Task brief: Select all lines in the records that include "keeps".

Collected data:
════

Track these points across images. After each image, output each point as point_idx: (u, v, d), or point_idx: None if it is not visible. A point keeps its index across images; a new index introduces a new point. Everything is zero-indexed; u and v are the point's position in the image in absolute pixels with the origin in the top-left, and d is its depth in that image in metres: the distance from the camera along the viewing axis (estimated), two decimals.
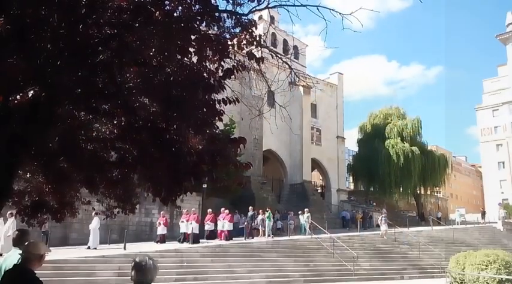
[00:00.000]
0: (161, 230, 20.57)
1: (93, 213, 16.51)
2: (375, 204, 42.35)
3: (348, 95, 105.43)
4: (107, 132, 4.80)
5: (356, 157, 48.72)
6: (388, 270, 20.16)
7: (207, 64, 4.32)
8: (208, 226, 21.68)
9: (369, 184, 45.98)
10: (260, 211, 24.30)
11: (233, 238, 21.23)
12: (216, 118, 4.31)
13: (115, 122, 4.57)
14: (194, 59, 4.25)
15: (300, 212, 26.60)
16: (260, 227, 23.64)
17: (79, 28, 3.62)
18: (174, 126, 4.20)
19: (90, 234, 17.94)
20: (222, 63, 4.34)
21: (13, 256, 4.12)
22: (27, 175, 5.28)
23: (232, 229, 21.63)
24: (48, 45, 3.60)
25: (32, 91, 3.85)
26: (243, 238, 21.82)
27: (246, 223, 23.00)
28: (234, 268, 16.53)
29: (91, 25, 3.70)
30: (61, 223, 5.78)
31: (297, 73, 6.25)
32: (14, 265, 3.76)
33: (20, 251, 4.14)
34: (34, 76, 3.54)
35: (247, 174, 26.33)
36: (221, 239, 21.16)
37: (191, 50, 4.11)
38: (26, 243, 3.74)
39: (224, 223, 21.48)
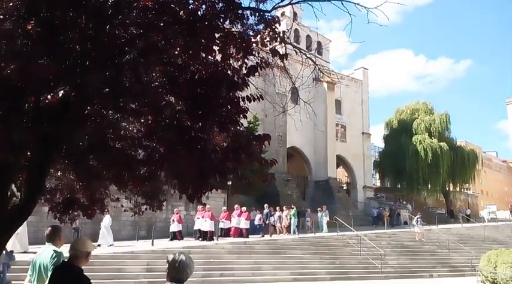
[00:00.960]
0: (175, 227, 20.14)
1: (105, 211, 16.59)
2: (404, 202, 41.57)
3: (374, 90, 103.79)
4: (135, 131, 4.89)
5: (382, 154, 47.98)
6: (416, 268, 19.82)
7: (231, 62, 4.32)
8: (223, 224, 21.21)
9: (396, 181, 45.21)
10: (277, 208, 24.08)
11: (249, 236, 20.94)
12: (240, 115, 4.31)
13: (142, 121, 4.64)
14: (218, 57, 4.27)
15: (319, 209, 26.42)
16: (277, 224, 23.46)
17: (106, 29, 3.70)
18: (199, 124, 4.23)
19: (101, 232, 17.70)
20: (246, 60, 4.33)
21: (46, 252, 4.25)
22: (59, 173, 5.43)
23: (249, 226, 21.41)
24: (77, 46, 3.69)
25: (62, 91, 3.96)
26: (259, 235, 21.58)
27: (261, 220, 22.91)
28: (259, 264, 16.61)
29: (117, 25, 3.77)
30: (91, 219, 5.92)
31: (321, 69, 6.19)
32: (63, 261, 3.87)
33: (54, 247, 4.28)
34: (64, 76, 3.63)
35: (272, 171, 26.33)
36: (234, 236, 20.86)
37: (215, 48, 4.12)
38: (74, 240, 3.84)
39: (240, 221, 21.24)
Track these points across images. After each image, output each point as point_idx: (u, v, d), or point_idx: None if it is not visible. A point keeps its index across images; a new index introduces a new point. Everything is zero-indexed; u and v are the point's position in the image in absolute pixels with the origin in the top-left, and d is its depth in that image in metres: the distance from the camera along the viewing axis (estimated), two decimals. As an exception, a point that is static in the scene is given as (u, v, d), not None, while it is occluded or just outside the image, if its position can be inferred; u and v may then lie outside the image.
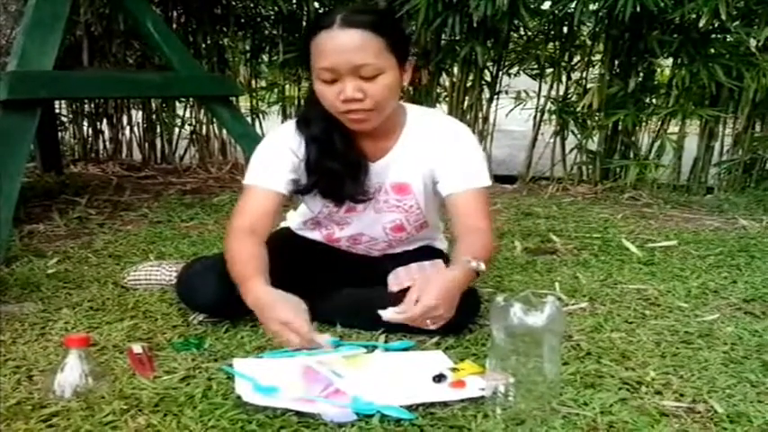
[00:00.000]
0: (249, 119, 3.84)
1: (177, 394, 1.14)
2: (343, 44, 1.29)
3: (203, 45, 3.85)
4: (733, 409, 1.14)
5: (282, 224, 1.74)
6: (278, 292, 1.27)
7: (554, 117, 3.57)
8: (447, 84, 3.67)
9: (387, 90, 1.34)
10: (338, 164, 1.44)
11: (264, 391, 1.13)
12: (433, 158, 1.47)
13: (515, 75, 3.70)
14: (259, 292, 1.28)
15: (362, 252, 1.63)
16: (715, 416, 1.12)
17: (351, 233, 1.59)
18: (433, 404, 1.11)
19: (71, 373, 1.13)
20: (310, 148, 1.45)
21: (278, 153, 1.47)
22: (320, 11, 3.73)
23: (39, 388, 1.16)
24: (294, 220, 1.70)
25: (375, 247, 1.63)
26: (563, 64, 3.53)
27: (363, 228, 1.57)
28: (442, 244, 1.73)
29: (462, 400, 1.12)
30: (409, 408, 1.09)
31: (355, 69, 1.30)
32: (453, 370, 1.22)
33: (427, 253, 1.62)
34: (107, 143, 4.22)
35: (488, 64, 3.51)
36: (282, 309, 1.22)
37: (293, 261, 1.53)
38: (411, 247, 1.64)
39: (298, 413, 1.07)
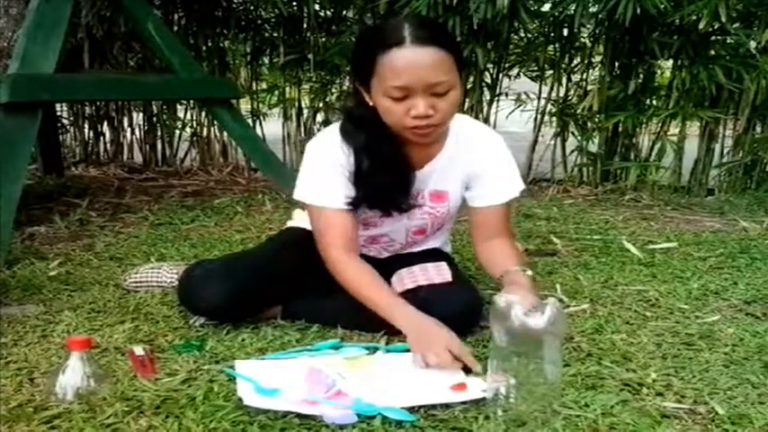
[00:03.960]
0: (250, 121, 3.83)
1: (179, 396, 1.14)
2: (418, 63, 1.26)
3: (204, 47, 3.85)
4: (734, 410, 1.14)
5: (289, 223, 1.74)
6: (429, 319, 1.30)
7: (554, 119, 3.57)
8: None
9: (454, 105, 1.34)
10: (389, 176, 1.43)
11: (266, 392, 1.13)
12: (472, 168, 1.49)
13: (516, 77, 3.69)
14: (412, 317, 1.32)
15: (373, 254, 1.62)
16: (716, 417, 1.12)
17: (374, 233, 1.58)
18: (434, 406, 1.11)
19: (73, 376, 1.14)
20: (360, 158, 1.42)
21: (332, 171, 1.43)
22: (320, 13, 3.74)
23: (40, 390, 1.16)
24: (305, 219, 1.65)
25: (389, 249, 1.62)
26: (563, 66, 3.53)
27: (389, 230, 1.57)
28: (447, 247, 1.73)
29: (464, 402, 1.13)
30: (410, 409, 1.09)
31: (430, 87, 1.28)
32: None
33: (433, 255, 1.62)
34: (108, 145, 4.21)
35: (489, 66, 3.50)
36: (444, 337, 1.25)
37: (306, 262, 1.51)
38: (417, 249, 1.64)
39: (299, 415, 1.07)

════

Reply:
Track these points across images. After each image, output each point as point_idx: (u, v, d), or point_idx: None if it is not visible. A point keeps its index across images; a new index introduces a new point. Everything is zero-indexed; u and v are the point's position in the image in absolute pixels with the origin in the top-left, and d is its depth in that image in metres: the distance from the camera along the viewing axis (estimated), two decimals.
Track these points across images. After each image, output each point as point_idx: (u, v, d), or point_idx: None if it is not visible. A point keeps its index across images; a new index introduces a new point. Everything is zero-indexed; u and v are the point's position in the image in absolute pixels with the origin in the top-left, and d is its depth in that image in metres: the distance from the camera along the viewing axis (estimated), two decimals. As an exception, a point that is static in the scene is given as (u, v, d), not None, while it is occluded or just outside the image, if its position can be inferred; u and v may then lie outside the image.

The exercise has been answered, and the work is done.